FelixKrueger / Bismark

A tool to map bisulfite converted sequence reads and determine cytosine methylation states
http://felixkrueger.github.io/Bismark/
GNU General Public License v3.0
366 stars 101 forks source link

Spiky position in the M-Bias plot #673

Open neolithlee opened 2 weeks ago

neolithlee commented 2 weeks ago

bismark_mbias-CpG_R1 bismark_mbias-CpG_R2

The data I used was processed by fastqc and Trim_galore. And it is processed by bismark, deduplicate_bismark and bismark_methylation_extractor as specified in the manual.

As can be seen in the M-bias plot(from multiQC), the methylation level of read 1 appears to be stable. However, methylated read 2 produces some peaks. May I ask why this variant appears in the Reading 2 plot?

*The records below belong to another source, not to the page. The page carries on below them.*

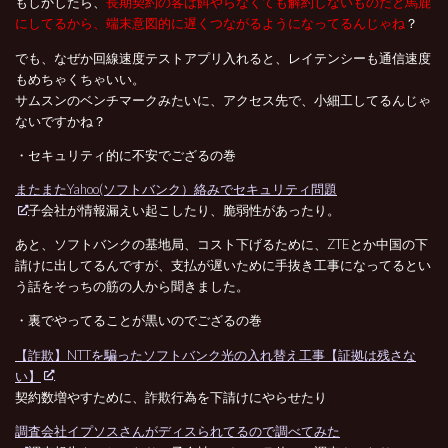
もしかしたら、
長期契約の客は餌やらなくても解約しないものだと馬鹿
にしてるから、端末意図的に遅くつながるようになってるんじゃね
？
でも、なぜか回線速度テストアプリ入れると、レイテンシーも通信速度
もめちゃくちゃいい。
サムスンのベンチマークみたいに、アクセス先で、小細工してるんじゃ
ないですかね？
・セキュリティ的に不安でござるの巻
またまたYahoo(ソフトバンク）絡みでセキュリティ問題
子会社が情報漏えい起こしたり、脆弱性があったり。
あと、ソフトバンクの基地局、コスト下げるために、ZTEとか中国の下
請けに出してるんですが、支払が遅いために手抜き工事になってるとい
う話をそっちの筋の人から聞きました。
・裏でやってることが黒いのでござるの巻
【詐欺】NTTを騙ったソフトバンク光の入れ替え工事【証拠は残さな
い】
契約数増やすために、詐欺行為を下請けにやらせたり
調査会社イプソスさんがディスられてるので調べてみた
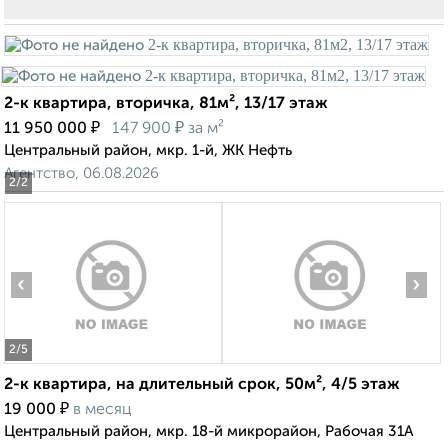
2-к квартира, вторичка, 81м², 13/17 этаж
₽
₽
11 950 000
147 900
за м²
Центральный район, мкр. 1-й, ЖК Нефть
Агентство, 06.08.2026
2
/2
‹
›
2
/5
2-к квартира, на длительный срок, 50м², 4/5 этаж
₽
19 000
в месяц
Центральный район, мкр. 18-й микрорайон, Рабочая 31А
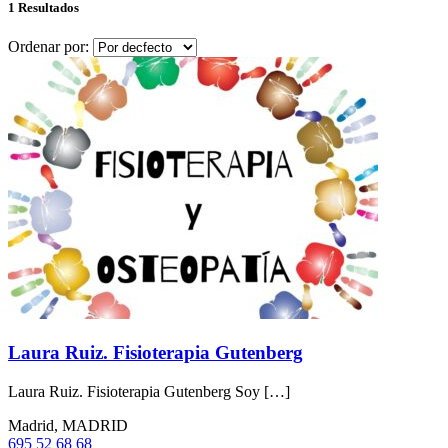
1 Resultados
Ordenar por:
Laura Ruiz. Fisioterapia Gutenberg
Laura Ruiz. Fisioterapia Gutenberg Soy […]
Madrid, MADRID
695 52 68 68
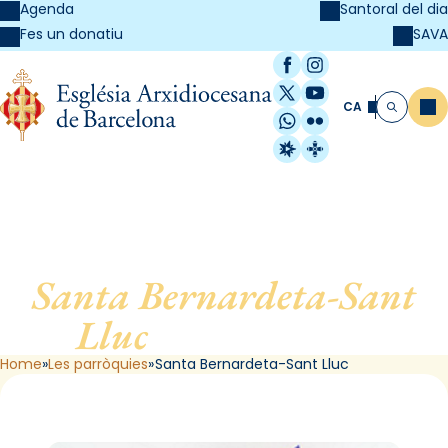
Agenda
Santoral del dia
SAVA
Fes un donatiu
Facebook
Instagram
X / Twitter
YouTube
CA
Me
Cerca
WhatsApp
Flickr
Radio Estel
Catalunya Cristi
Santa Bernardeta-Sant
Lluc
, de Barcelona
Home
Les parròquies
Santa Bernardeta-Sant Lluc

FelixKrueger commented 2 weeks ago

Such spikes in M-bias plots (of sometimes also GC content plots etc) are typically caused by individual sequences that are highly overrepresented, and have a certain methylation state. You could try to identify the particular sequence via various means, the easiest probably being looking for isolated loci with a very high number of mapping reads. You could also try to see how many calls there are at this position (not sure you can do this in the MultiQC report, but you could look at the equivalent Bismark_report.html). In all likelihood such minor blips won't affect your downstream analysis overall, but are likely some very localised effects (just my gut feeling at this point).

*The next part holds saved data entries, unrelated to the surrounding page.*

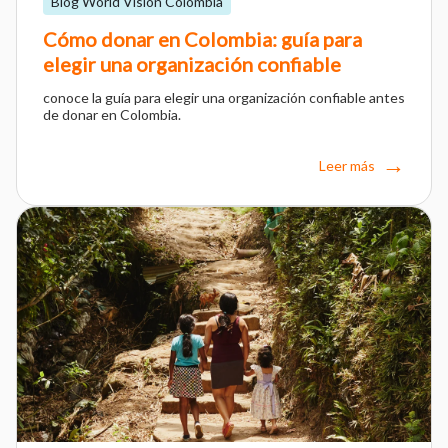
Blog World Vision Colombia
Cómo donar en Colombia: guía para
elegir una organización confiable
conoce la guía para elegir una organización confiable antes
de donar en Colombia.
Leer más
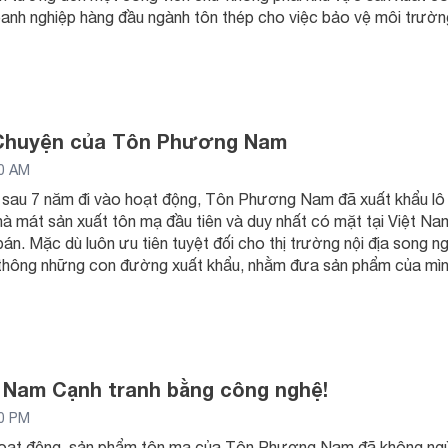
anh nghiệp hàng đầu ngành tôn thép cho việc bảo vệ môi trườn
 Chuyện của Tôn Phương Nam
00 AM
sau 7 năm đi vào hoạt động, Tôn Phương Nam đã xuất khẩu lô 
 mát sản xuất tôn mạ đầu tiên và duy nhất có mặt tại Việt Nam
 bán. Mặc dù luôn ưu tiên tuyệt đối cho thị trường nội địa son
i thông những con đường xuất khẩu, nhằm đưa sản phẩm của mìn
Nam Cạnh tranh bằng công nghệ!
00 PM
oạt động, sản phẩm tôn mạ của Tôn Phương Nam đã không ngừn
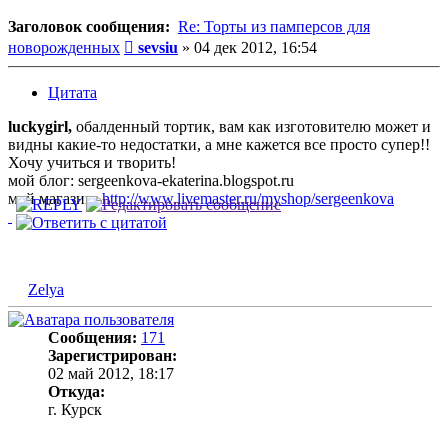
Заголовок сообщения:
Re: Торты из памперсов для
Сообщение
новорожденных
sevsiu
»
04 дек 2012, 16:54
Цитата
luckygirl,
обалденный тортик, вам как изготовителю может и
видны какие-то недостатки, а мне кажется все просто супер!!
Хочу учиться и творить!
мой блог: sergeenkova-ekaterina.blogspot.ru
мой магазин:
http://www.livemaster.ru/myshop/sergeenkova
Zelya
Сообщения:
171
Зарегистрирован:
02 май 2012, 18:17
Откуда:
г. Курск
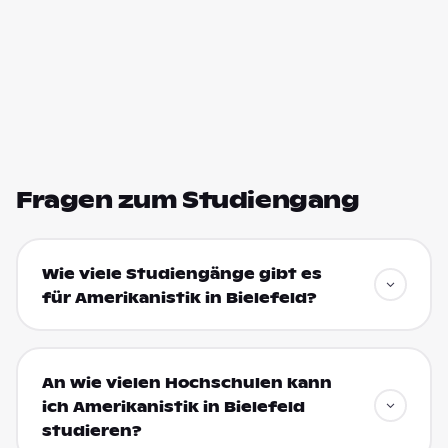
Fragen zum Studiengang
Wie viele Studiengänge gibt es
für Amerikanistik in Bielefeld?
An wie vielen Hochschulen kann
ich Amerikanistik in Bielefeld
studieren?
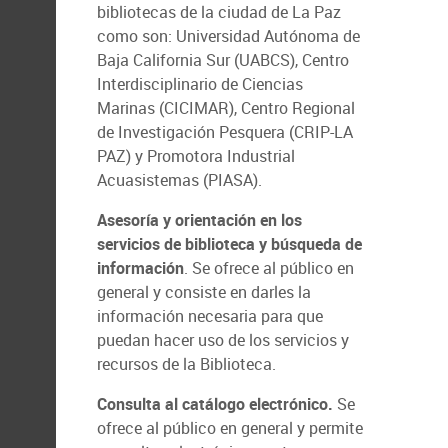
bibliotecas de la ciudad de La Paz
como son: Universidad Autónoma de
Baja California Sur (UABCS), Centro
Interdisciplinario de Ciencias
Marinas (CICIMAR), Centro Regional
de Investigación Pesquera (CRIP-LA
PAZ) y Promotora Industrial
Acuasistemas (PIASA).
Asesoría y orientación en los
servicios de biblioteca y búsqueda de
información
. Se ofrece al público en
general y consiste en darles la
información necesaria para que
puedan hacer uso de los servicios y
recursos de la Biblioteca.
Consulta al catálogo electrónico.
Se
ofrece al público en general y permite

neolithlee commented 2 weeks ago

Thanks for your reply.

As you said, some of the spikes seem to be related to the number of reads. In the case of the largest spike, the average Qscore appears to be lower than other areas, so I will check whether there is an experimental problem.

M-bias

FelixKrueger commented 2 weeks ago

These things something seem present themselves problematic in more than one of the FastQC modules. There could for example have been a technical issue with the flowcell (which you might see in the per-tile plot), such as an air bubble, or a higher call of N at the position, or a very high number of a specific call (e.g. G when the signal from the dyes wasn't high enough), or indeed it there is a very high prevalence of a certain base because of an overrepresentation of a certain (repetitve?) sequence that will in turn down-adjust quality scores and the like. But given that it manifests itself in the M-bias plot, it has to come from a sequence that is mappable, which already narrows it down substantially. Happy sleuthing!